## Your objective
Return the lawn care post below word for word, with the same line breaks and punctuation.

## Text block
◇ ◇ ◇ ◇ ◇

Applied Prodiamine at 6 month rate in September to the front lawn

Applied Celsius, Spectracide (Orange Cap), and Spectracide granular crabgrass preventer to entire front yard in October.

Doveweed was largely suppressed, but it left several very large dead/bare spots throughout the entire yard. Also, I learned about proper liquid application methods the hard way, as I had several missed areas that left stripes of weeds remaining.

I started my first N-Ext products in December, using the Ortho Dial-n-Spray to apply 18-0-1 GreenePunch and RGS. I was very dejected as the hose-end spraying process was a major pain in the ***. I'll need to figure out a long term solution for such a large area.

*I also had several lawn mower complications in 2018:*


Purchased a Poulan 38" in June on Craigslist for $200. It was a total POS. I've tried to sell it, but everyone else also thinks it's a POS.

◇ ◇ ◇ ◇ ◇

## Data segment
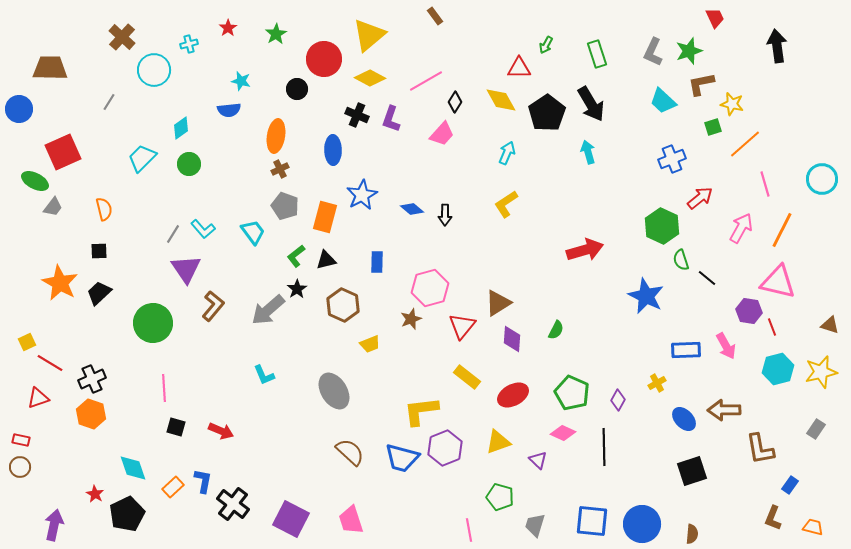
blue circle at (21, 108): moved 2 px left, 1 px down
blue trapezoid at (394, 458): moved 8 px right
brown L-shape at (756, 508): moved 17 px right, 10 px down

◇ ◇ ◇ ◇ ◇

## Task solution
Applied Prodiamine at 6 month rate in September to the front lawn

Applied Celsius, Spectracide (Orange Cap), and Spectracide granular crabgrass preventer to entire front yard in October.

Doveweed was largely suppressed, but it left several very large dead/bare spots throughout the entire yard. Also, I learned about proper liquid application methods the hard way, as I had several missed areas that left stripes of weeds remaining.

I started my first N-Ext products in December, using the Ortho Dial-n-Spray to apply 18-0-1 GreenePunch and RGS. I was very dejected as the hose-end spraying process was a major pain in the ***. I'll need to figure out a long term solution for such a large area.

*I also had several lawn mower complications in 2018:*


Purchased a Poulan 38" in June on Craigslist for $200. It was a total POS. I've tried to sell it, but everyone else also thinks it's a POS.